Extracted page text data:
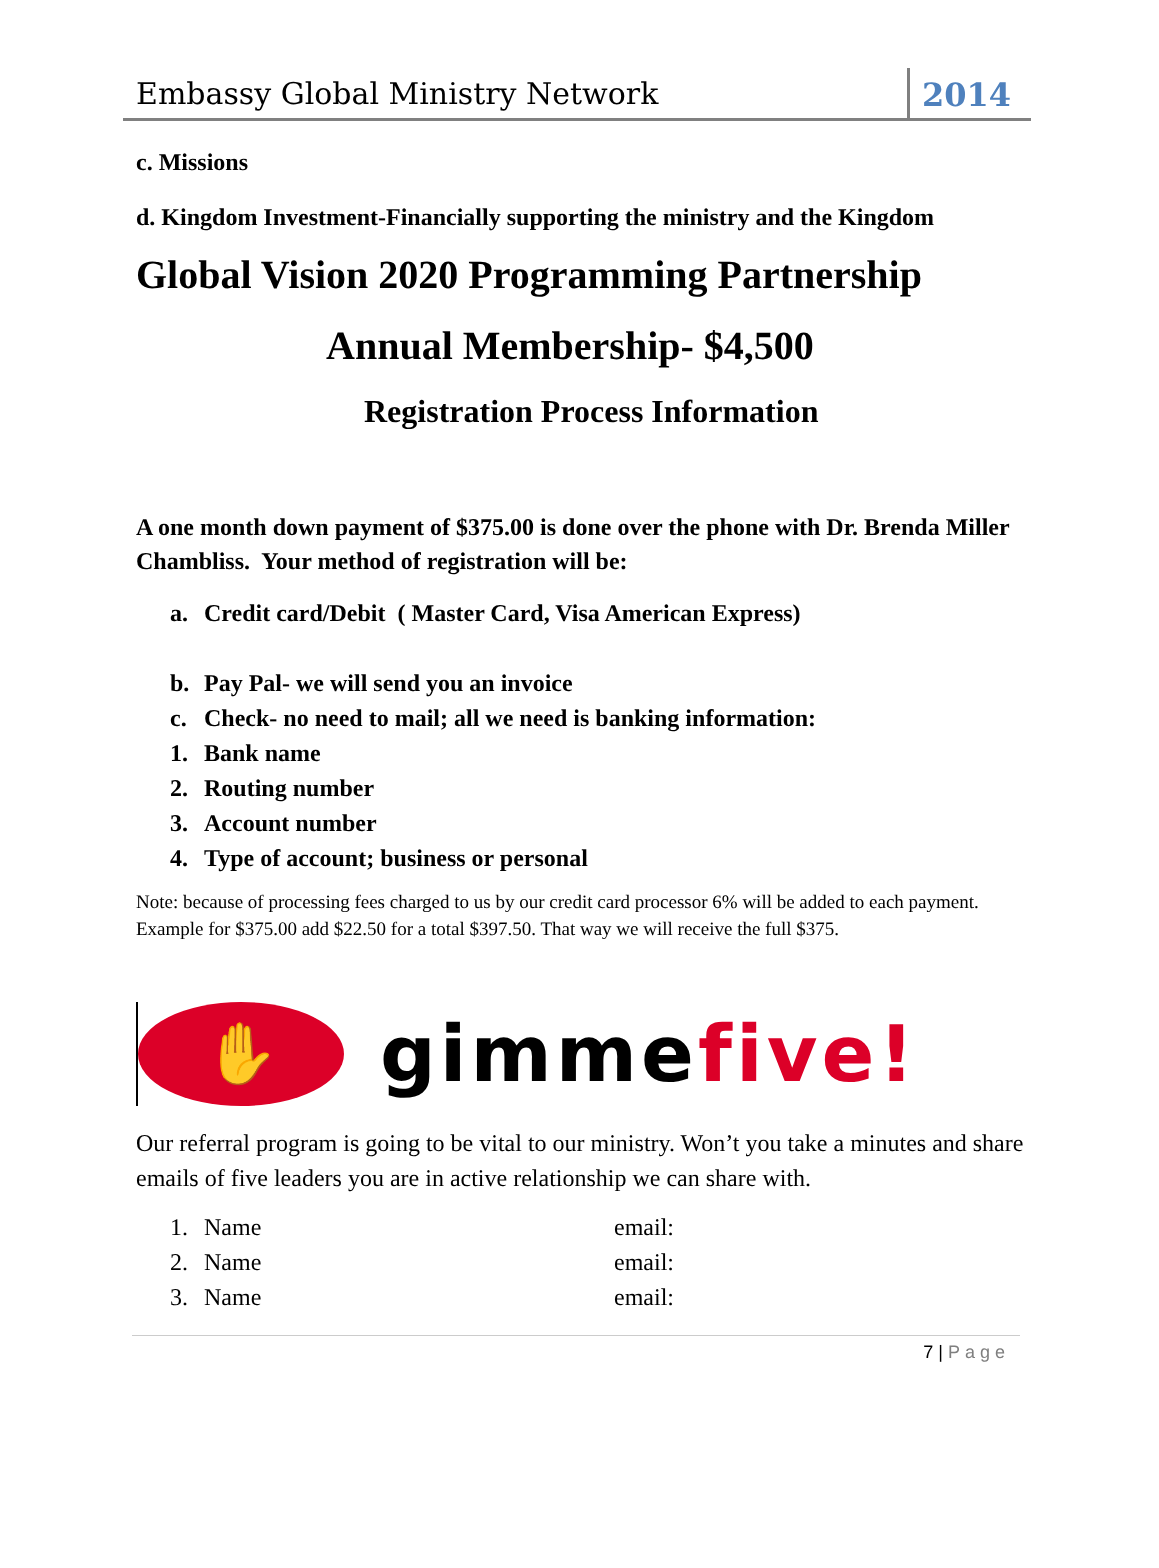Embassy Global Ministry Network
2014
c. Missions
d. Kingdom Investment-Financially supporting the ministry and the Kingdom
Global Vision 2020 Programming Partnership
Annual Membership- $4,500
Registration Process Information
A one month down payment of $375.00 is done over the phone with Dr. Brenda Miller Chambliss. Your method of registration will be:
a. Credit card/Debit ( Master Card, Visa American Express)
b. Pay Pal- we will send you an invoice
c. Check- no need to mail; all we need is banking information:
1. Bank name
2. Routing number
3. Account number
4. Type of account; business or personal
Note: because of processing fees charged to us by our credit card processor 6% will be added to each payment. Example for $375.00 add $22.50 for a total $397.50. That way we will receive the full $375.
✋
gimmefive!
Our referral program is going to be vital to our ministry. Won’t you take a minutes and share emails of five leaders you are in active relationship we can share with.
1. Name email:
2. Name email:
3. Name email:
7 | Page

Exercise details:
Now copy each line of the entries that mentions "payment".

Task response:
A one month down payment of $375.00 is done over the phone with Dr. Brenda Miller Chambliss. Your method of registration will be:
Note: because of processing fees charged to us by our credit card processor 6% will be added to each payment. Example for $375.00 add $22.50 for a total $397.50. That way we will receive the full $375.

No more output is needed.